Sunday, January 15, 2012

May the best liar win polls


Edward Indakwa

Unbelievably, more than one year after the promulgation of the new Constitution, Muslims have not risen to turn Kenya into a state governed by Sharia Law. And yet listening to politicians ranting at public rallies in 2010, anchoring the courts in the Constitution was the most dangerous thing anyone would do.
That was not all. According to reports from a rally held at Kakamega’s Muliro Gardens, the new Constitution was a grave danger to family life. Why, according to an MP, men would turn into women – read homosexual – consequently denying their wives ‘rights’.
A year down the line, there has been no reports of men turning into women in droves because the Katiba allows it.
As one wag put then, women were denied those rights under the old Constitution, but only because their husbands were either too drunk or too busy looking for money or chasing other skirts. Naturally, proponents of the ‘No" vote had not figured that out.

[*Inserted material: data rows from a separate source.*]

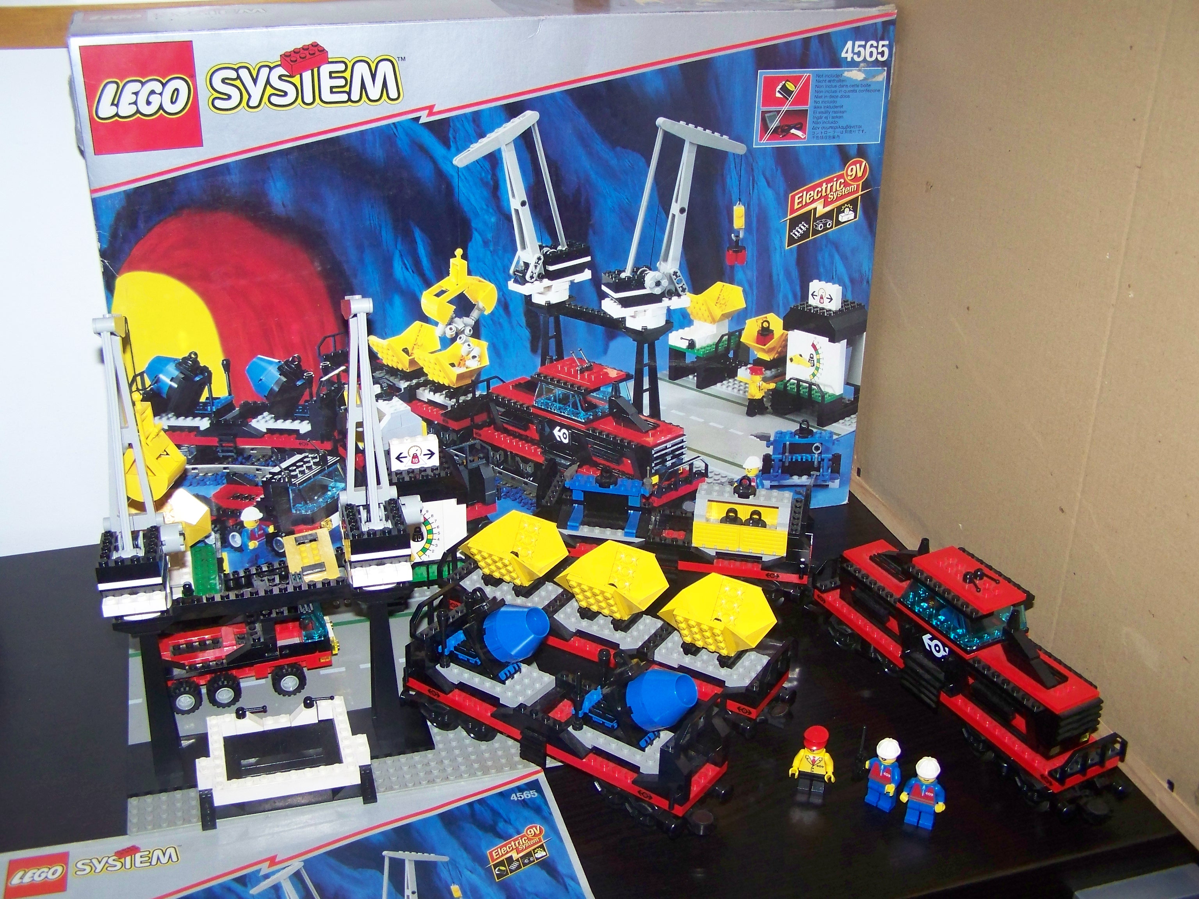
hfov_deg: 49.0
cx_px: 600
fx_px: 1316
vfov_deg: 37.7
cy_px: 450
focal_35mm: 38
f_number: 2.8
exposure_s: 1/30
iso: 200
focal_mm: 6.3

At the same rally, a polygamous MP swore that the proposed Constitution was bad because it empowered women to refuse to cook for their husbands or something equally inane.
Campaigns
Somehow, it escaped his notice that women have been refusing to cook for their husbands since my grandfather’s days. It had everything to do with domestic cold war, not constitutions, but of course he wasn’t going to mention that.
The only saving grace is, that crowd at Muliro Gardens, perhaps fired by the spirit of the fiery and rebel politician in whose name the gardens are named, firmly shouted the politicians down and told them to take a hike because they were lying. Of course they were.

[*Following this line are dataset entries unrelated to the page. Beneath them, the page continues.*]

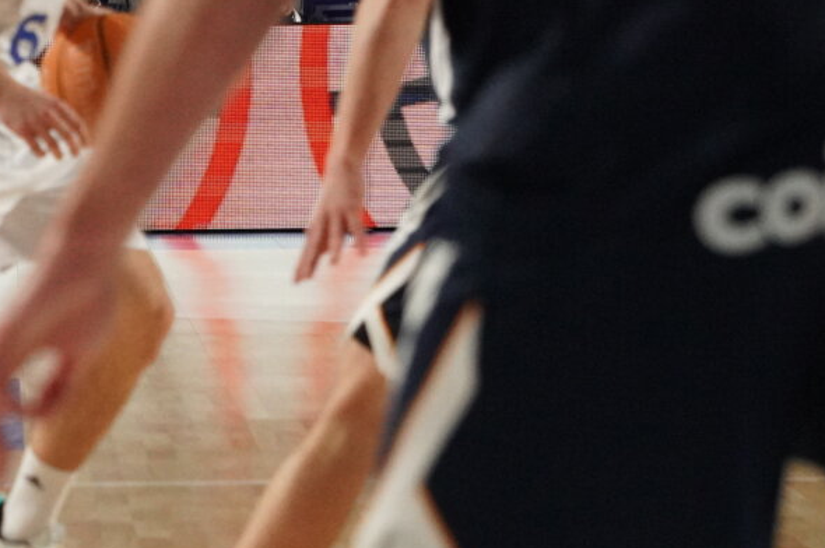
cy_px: 10
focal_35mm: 322
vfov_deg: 4.3
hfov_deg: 6.4
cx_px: 101
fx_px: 7373
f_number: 5.6
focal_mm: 99
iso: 6400
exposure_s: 1/1250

Many things were said about abortion. As a matter of fact, the Church is still enraged about some innocuous clause that could sneak abortion into the Constitution were a clever lawyer to put his or her mind to it.
Barely a week ago, the Catholic Archbishop issued a firm statement there is absolutely no way his Church was going to negotiate over abortion.
But the fact remains that women have been aborting since Biblical times. And they will continue so long as the same quarters are opposed to family planning (Only a celibate priest can dream that withdrawal is a family planning method). Perhaps, abortion will only stop when the world ends – and you can’t even be sure about that, but not because a group of men sit down at a table and scribble a small law.
So as campaigns gear up – they began in 2008 – politicians will feed Kenyans with similar tales. Much of the sloganeering from the political podium will be bereft of the slightest measure of intellect, or truth, but it will be met by singing, dancing and the stoning and murder of political enemies.
Money – a hell lot of it – will be poured. Writers will earn millions writing moribund party manifestos. Politicians will shout themselves hoarse. But at the end of the day, only the best liar will win.
 
Stealing to export coffee berries
The coffee boom is back but in a strange way. Those, whose eyes were open in the 1970s, the golden era when contraband coffee was the pillar of the Kenyan economy, will remember the heady days when Busia town and its environs were like Las Vegas.
Hotel and bar owners did roaring business. Money flowed like milk and those with the loot washed their hands with beer. For real. One sleepy market centre called Chepkube even had a song dedicated in its owner – Chepkube, the market of smugglers.
The only difference then was that coffee was smuggled in from Uganda because the then Pariah state could not access the global market. But now the tables have been turned. We are now stealing our own coffee and smuggling it across the border to Uganda.
The trade must be quite lucrative because we are ready to kill people in the process of stealing the red berries that make a beverage that the Kenyans who grow them don’t drink.
Urban jungles
I have no idea why coffee prices should be better in Uganda and I don’t care. What disturbs me is that we are busy turning coffee estates in Kiambu into urban jungles and mega cities, forgetting we need coffee as well.
And its not just coffee that we are stealing. Villagers no longer use their granaries. Instead, the maize is dried and stored in bedrooms, next to bows and arrows. Maize is even stolen from the cob, right in the field. We’ve been stealing cattle for ages. Now we have diversified to sugarcane poaching. The only reasonable conclusion to be made from this is that we are a nation that eats, but won’t soil its hands farming.